A obsessão não é cuidado. Quem não tem cuidado perde a conexão com o universo. A Sinergia: cuidar de outrem começa com cuidar de si mesmo. Cuidar é coexistir: razão da cordialidade. Não um valor adjetivo que se agrega às pessoas ou às coisas, ou as submete, mas um valor substantivo.
O cuidado pressupõe zelo e responsabilidade. Mas os cuidados terão também desvelo, isto é, despreendimento, sabendo que aquele que está sob o cuidado não pertence ao cuidador. É hóspede do cuidado, deixando aberta a porta da morada provisória. Cuida-se para a vida. Ter cuidado é mais do que uma ação: é uma atitude de vida. E a atitude revela o rosto de nossa humanidade.
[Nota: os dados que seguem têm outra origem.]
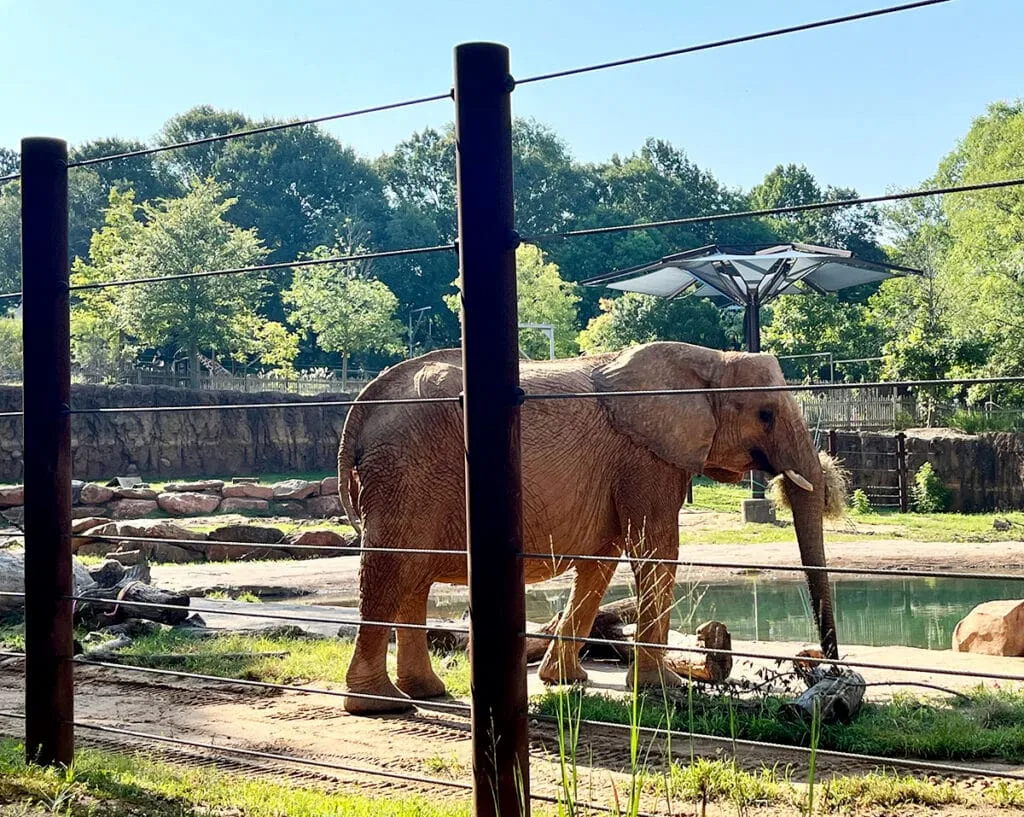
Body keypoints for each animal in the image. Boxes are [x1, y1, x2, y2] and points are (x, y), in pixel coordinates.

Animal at [337, 341, 837, 714]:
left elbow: (603, 559)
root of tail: (361, 408)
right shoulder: (645, 456)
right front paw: (663, 687)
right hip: (406, 471)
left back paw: (428, 692)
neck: (707, 358)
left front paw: (566, 681)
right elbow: (656, 549)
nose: (825, 667)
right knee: (391, 568)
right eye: (765, 414)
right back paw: (381, 705)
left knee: (414, 577)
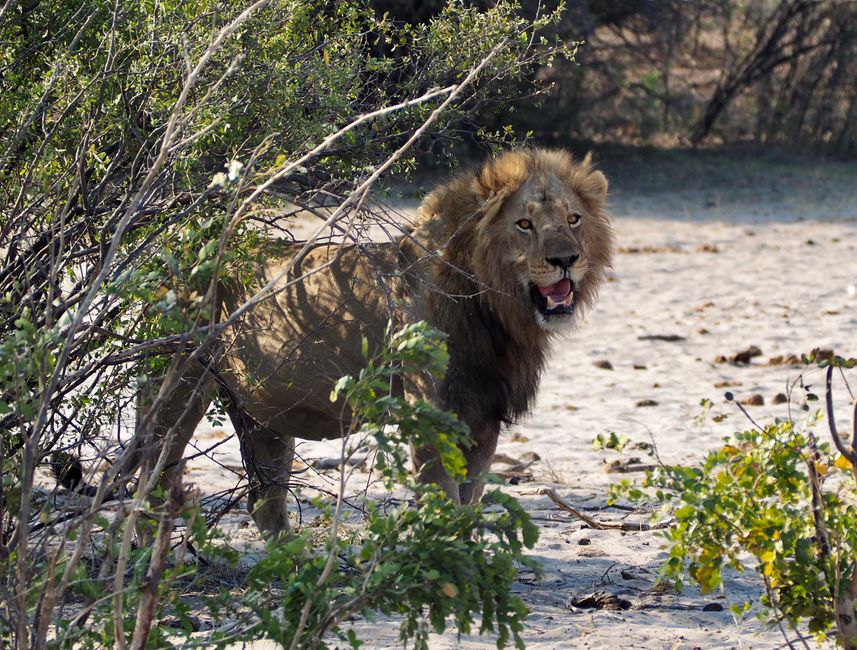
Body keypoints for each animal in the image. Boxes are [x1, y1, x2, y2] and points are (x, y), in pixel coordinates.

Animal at [144, 148, 612, 536]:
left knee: (266, 505)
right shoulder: (433, 413)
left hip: (263, 412)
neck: (492, 308)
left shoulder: (483, 414)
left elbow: (469, 502)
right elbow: (445, 500)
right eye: (524, 224)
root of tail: (183, 244)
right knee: (152, 473)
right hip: (179, 383)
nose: (565, 259)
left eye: (573, 219)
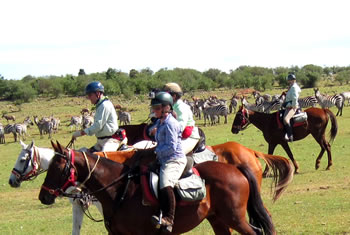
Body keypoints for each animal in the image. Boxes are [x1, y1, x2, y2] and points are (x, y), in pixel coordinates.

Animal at [39, 141, 276, 235]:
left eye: (58, 168)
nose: (43, 196)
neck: (119, 189)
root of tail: (236, 169)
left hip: (234, 217)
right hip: (217, 218)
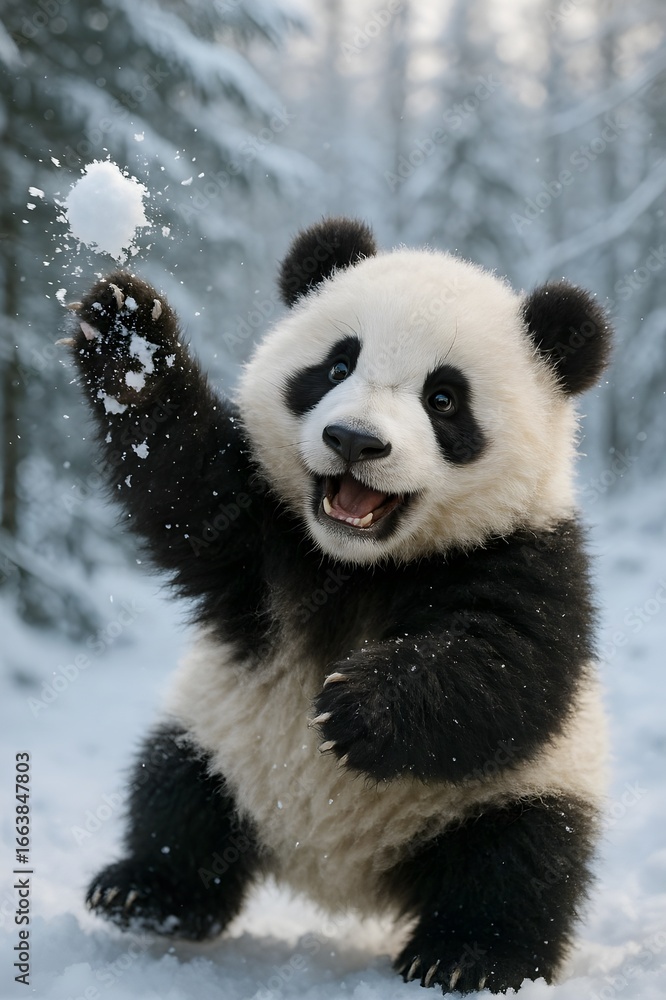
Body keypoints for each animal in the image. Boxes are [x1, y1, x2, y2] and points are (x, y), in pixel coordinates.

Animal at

Certa vez, como defensora pública, quando ficamos sem sala para atender nossos assistidos, por mudança de localização do Juizado da Infância para o Fórum Central, fui informada de que: "aqui é para a administração da Justiça e não para a circulação de sua clientela". Trabalho esse apenas burocrático, sem o endereçado do serviço. Esqueceu-se da principal finalidade: a distribuição da Justiça. O acesso do pobre à Justiça é o mais belo poema social da ética do cuidado.
- Aqui é para a administração da Justiça e não para a circulação de sua clientela.
Trabalho apenas burocrático. Esqueceu-se da principal finalidade: a distribuição da Justiça. O acesso do pobre à Justiça é o mais belo poema social da ética do cuidado.
O mesmo ocorre com quem tem o múnus público de governar uma Nação. Ele e seus assessores formam uma equipe com o dever de zelar pelos interesses dos cidadãos da pátria comum, sob a ética comunitária. A res publica não é res nullius, objeto de usucapião da ganância sistêmica. A responsabilidade política é da essência do poder delegado. Ela vai contra ações ou omissões norteadas por ideologias predatórias. A vontade política tem soberania por expressar a vontade da sociedade civil organizada por uma Constituição. Os sujeitos constituintes nela expressam seus valores éticos e cívicos, rejeitando padrões culturais e sociais que não estão em consonância com o bem comum.
Também temos responsabilidade de ficarmos atentos. Segundo Imannuel Kant, "o sábio pode mudar de opinião. O ignorante nunca". E bem mais grave quando ele pensa tirar vantagem de nossa ignorância.